Britain's Coast to Coast Walk
Walking across England
Published in the Asheville Citizen-Times on 02/08/2009

It would take you about seven months to walk coast to coast from Los Angeles to New York. But in two weeks, you can walk the 192 miles across England on the Coast to Coast Walk from the Irish Sea to the North Sea.
It is said that Alfred Wainwright, the designer of the Coast to Coast walk, laid a ruler on a map of England and came up with the route. Thousands of people walk the unofficial path the same general way that Wainwright did – from St. Bees to Robin Hood’s Bay. West to east is the preferred way so that the wind will always be at your back. The trail passes through three diverse national parks: Lake District National Park, Yorkshire Dales National Park, and North York Moors National Park. Over 90 percent of national park land is privately owned. England is crowded and the government is not about to move people out; residents can keep farming and raising cattle.
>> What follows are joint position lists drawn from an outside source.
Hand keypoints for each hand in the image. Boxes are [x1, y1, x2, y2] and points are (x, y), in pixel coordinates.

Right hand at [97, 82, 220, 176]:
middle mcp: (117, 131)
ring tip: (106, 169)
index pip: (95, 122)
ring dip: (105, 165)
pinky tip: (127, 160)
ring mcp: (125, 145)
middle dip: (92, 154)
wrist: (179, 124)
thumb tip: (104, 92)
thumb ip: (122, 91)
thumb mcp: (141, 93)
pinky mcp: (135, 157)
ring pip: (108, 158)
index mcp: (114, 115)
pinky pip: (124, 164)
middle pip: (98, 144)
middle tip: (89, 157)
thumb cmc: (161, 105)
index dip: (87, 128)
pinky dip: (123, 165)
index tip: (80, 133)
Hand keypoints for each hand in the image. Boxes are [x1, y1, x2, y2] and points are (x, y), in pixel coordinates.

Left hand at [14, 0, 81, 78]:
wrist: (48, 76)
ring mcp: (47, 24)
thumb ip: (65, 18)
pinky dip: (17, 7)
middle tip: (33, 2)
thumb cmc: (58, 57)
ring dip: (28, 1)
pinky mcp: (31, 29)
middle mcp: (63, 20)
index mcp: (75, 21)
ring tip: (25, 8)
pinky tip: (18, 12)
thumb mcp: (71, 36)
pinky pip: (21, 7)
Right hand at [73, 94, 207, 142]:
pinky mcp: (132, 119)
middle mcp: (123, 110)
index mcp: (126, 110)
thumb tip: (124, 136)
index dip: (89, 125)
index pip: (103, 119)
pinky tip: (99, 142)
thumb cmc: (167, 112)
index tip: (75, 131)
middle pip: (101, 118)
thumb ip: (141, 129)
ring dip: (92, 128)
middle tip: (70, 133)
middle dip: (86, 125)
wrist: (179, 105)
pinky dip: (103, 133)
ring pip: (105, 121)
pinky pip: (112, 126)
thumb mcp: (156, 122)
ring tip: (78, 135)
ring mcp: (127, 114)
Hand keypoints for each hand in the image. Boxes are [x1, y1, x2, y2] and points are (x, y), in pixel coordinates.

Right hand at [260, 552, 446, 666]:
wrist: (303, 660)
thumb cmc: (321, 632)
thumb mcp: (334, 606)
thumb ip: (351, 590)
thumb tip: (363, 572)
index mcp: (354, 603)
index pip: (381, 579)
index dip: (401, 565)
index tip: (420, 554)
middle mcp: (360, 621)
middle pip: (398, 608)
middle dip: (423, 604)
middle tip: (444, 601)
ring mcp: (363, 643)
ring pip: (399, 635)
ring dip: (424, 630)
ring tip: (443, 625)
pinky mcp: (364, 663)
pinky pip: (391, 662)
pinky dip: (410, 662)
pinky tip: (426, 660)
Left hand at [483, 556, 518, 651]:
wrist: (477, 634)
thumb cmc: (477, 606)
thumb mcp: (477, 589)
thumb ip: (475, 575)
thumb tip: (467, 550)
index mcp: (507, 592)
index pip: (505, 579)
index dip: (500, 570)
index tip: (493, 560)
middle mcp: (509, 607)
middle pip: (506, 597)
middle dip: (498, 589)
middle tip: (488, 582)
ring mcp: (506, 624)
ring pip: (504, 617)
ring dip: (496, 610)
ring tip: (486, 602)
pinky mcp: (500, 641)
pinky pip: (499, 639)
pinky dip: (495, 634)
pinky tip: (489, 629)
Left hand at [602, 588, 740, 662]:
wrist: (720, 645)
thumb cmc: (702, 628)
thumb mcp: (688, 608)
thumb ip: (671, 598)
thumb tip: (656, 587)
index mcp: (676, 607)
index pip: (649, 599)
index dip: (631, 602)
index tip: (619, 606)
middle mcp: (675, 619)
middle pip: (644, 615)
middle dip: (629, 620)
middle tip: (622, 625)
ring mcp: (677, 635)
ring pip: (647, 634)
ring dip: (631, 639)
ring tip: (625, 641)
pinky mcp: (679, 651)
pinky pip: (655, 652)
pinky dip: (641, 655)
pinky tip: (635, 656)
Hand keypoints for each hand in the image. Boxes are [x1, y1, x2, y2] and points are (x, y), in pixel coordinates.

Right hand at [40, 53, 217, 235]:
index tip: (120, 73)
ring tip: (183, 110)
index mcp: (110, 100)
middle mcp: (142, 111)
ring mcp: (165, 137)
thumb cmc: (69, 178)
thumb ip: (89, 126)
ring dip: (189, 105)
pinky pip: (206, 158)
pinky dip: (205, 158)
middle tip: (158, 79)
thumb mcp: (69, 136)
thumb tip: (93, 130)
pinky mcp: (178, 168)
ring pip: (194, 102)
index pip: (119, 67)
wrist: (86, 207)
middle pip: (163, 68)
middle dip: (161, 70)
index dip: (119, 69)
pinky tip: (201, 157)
My husband and I start by dipping our hiking poles in the Irish Sea and choosing a small stone that we’ll carry all the way to the North Sea. The coastal path climbs steeply in a westerly direction for a short while with the wet wind in my face, then turns north and thankfully east and inland. After a couple of days, we reach the town of Grasmere in the Lake District, home of Beatrix Potter and Wordsworth. It’s drizzling and will rain every day – sometimes a couple of hours and sometimes the whole day. This is England, after all.
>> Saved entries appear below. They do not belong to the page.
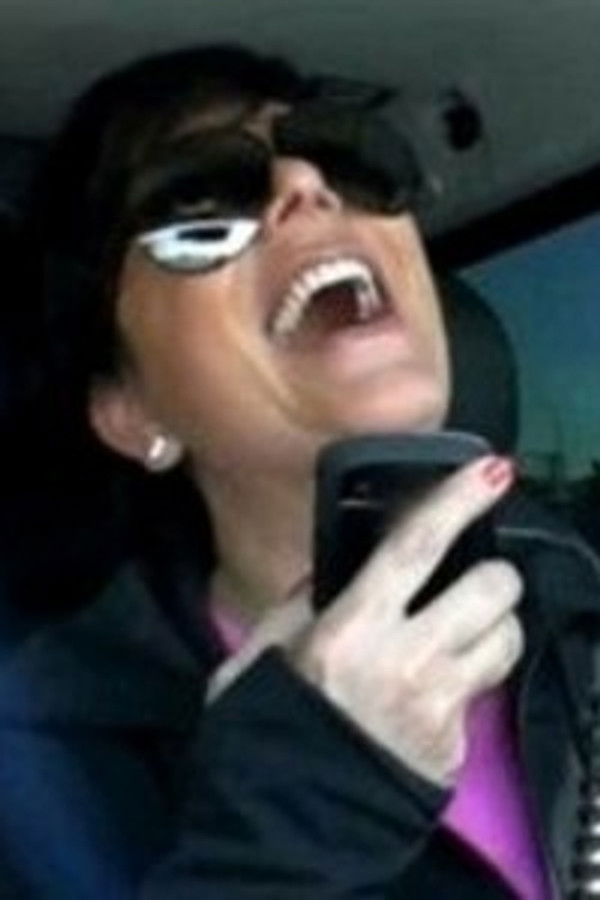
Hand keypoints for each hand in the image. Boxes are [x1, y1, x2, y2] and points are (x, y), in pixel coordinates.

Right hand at [208, 455, 522, 786]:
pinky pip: (482, 695)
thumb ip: (296, 605)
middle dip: (491, 576)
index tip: (492, 471)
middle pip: (491, 589)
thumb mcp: (259, 658)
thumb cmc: (260, 733)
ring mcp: (439, 708)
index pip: (415, 549)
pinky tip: (427, 699)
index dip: (457, 501)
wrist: (277, 829)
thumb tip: (333, 572)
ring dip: (492, 627)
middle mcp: (406, 662)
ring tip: (458, 637)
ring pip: (508, 639)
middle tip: (468, 584)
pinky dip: (465, 683)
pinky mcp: (455, 749)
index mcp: (349, 631)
We’re fellwalking on barren hills where a light mist envelops us, so typical of northern England. Sheep, with black faces on white bodies, scamper in treeless fields encircled by stone fences.
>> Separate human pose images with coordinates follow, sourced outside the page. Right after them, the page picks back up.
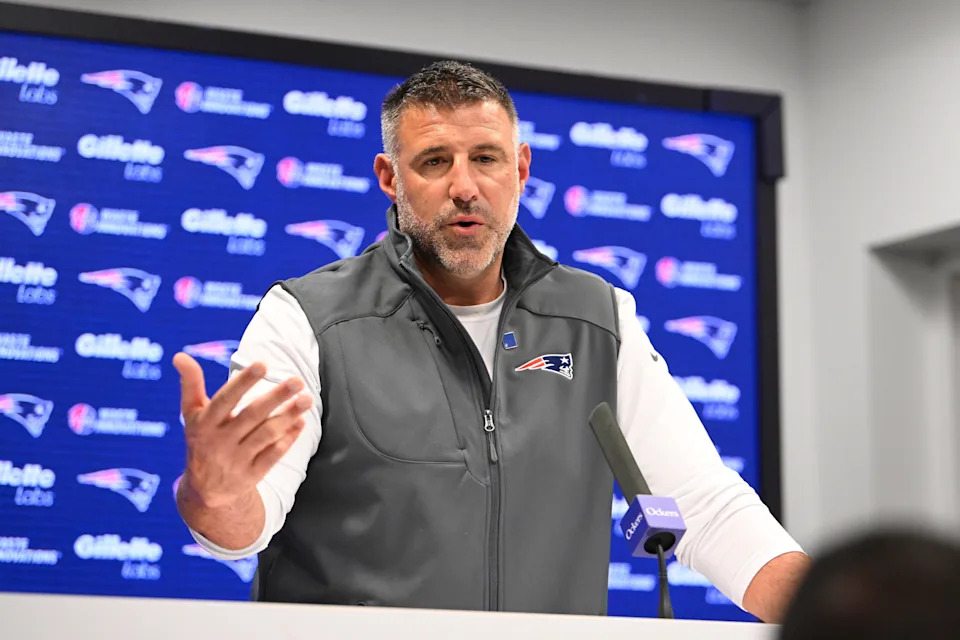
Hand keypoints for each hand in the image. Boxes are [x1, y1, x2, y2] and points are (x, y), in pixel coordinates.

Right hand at [173, 352, 312, 508]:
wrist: (204, 491)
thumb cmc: (202, 440)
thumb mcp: (191, 415)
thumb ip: (190, 385)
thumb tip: (179, 356)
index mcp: (204, 423)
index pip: (225, 400)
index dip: (243, 382)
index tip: (263, 364)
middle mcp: (219, 442)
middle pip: (252, 416)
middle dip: (276, 397)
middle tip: (298, 381)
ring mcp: (236, 460)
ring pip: (266, 435)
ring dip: (288, 416)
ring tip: (306, 399)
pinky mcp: (251, 476)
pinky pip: (273, 455)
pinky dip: (288, 439)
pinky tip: (300, 422)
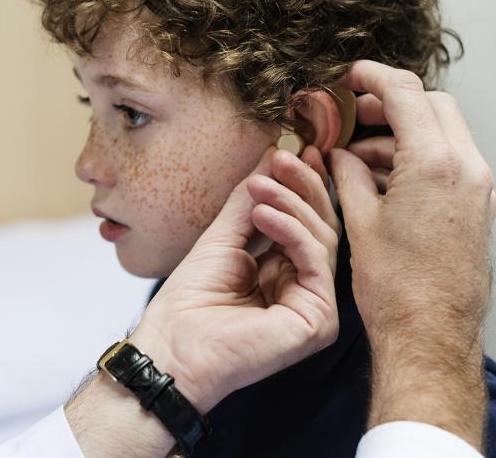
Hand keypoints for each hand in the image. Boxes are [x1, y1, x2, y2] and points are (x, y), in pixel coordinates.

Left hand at [65, 145, 339, 457]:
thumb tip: (271, 155)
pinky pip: (315, 262)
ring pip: (323, 238)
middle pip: (322, 226)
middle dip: (303, 186)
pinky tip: (264, 213)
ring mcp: (314, 306)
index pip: (306, 221)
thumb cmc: (189, 302)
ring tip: (259, 187)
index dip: (303, 184)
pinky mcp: (317, 320)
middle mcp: (305, 288)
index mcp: (285, 272)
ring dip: (292, 203)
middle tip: (282, 158)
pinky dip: (292, 231)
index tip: (295, 149)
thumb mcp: (223, 237)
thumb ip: (250, 200)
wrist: (172, 347)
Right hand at [328, 60, 493, 448]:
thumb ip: (349, 174)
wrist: (430, 336)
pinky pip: (450, 163)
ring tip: (357, 157)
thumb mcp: (360, 221)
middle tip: (351, 115)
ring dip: (401, 135)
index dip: (372, 78)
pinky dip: (418, 158)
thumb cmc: (397, 289)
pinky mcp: (477, 209)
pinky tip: (383, 179)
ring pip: (443, 134)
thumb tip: (339, 154)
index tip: (350, 77)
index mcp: (437, 164)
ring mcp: (478, 190)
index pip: (406, 94)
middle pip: (432, 106)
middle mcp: (467, 170)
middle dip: (389, 103)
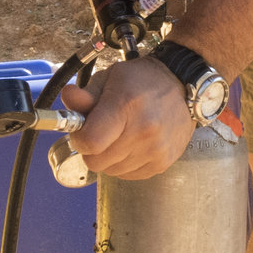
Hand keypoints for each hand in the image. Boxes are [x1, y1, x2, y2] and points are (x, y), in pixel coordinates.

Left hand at [62, 58, 193, 180]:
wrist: (183, 87)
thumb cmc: (143, 80)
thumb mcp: (110, 78)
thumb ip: (85, 94)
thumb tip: (68, 99)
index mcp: (126, 106)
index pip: (90, 142)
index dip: (79, 139)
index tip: (82, 131)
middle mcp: (143, 131)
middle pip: (97, 162)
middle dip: (92, 150)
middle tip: (100, 133)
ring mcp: (155, 150)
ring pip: (111, 171)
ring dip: (108, 158)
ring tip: (120, 136)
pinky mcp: (163, 163)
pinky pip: (128, 175)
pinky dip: (124, 164)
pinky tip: (132, 145)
The main challenge through the Lake District is finding the route. We carry a map and two guidebooks but there are no trail markers in the Lake District, as a matter of philosophy. “If you have signs,” British walkers complain, “you’ll take all the fun and challenge out of walking.”
We signed on with Contours Holidays, a British “independent holiday” company, which booked our lodging and moves our luggage each day so we’re basically dayhiking. We had to decide on the number of walking days, from 12 days to 18 days - the fewer walking days, the more miles per day. We chose 14 days which is the most typical. Though that gave us an average of 13.5 miles a day, the average is meaningless. Our mileage was short at the beginning of the trek when we had a lot of climbing and a whopping 23-mile flat day toward the end. After a few days, we start noticing the same hikers in town and meet them for dinner, talking about the rain and how tough the next day will be.
At the end of the sixth day, we see our first Coast to Coast sign; we’ve left the Lake District. Now we’re crossing stiles through farmland and small forests in the dales. This is picture-book England with village teashops, pubs, and medieval abbey ruins.
In the North York Moors, fields of purple heather remind me of how close we are to Scotland. On the last day, we walk through a holiday trailer park and see the North Sea through a blinding rain. At Robin Hood’s Bay, we go down to the sea to dip our walking poles and toss the stone we’ve carried for two weeks into the water.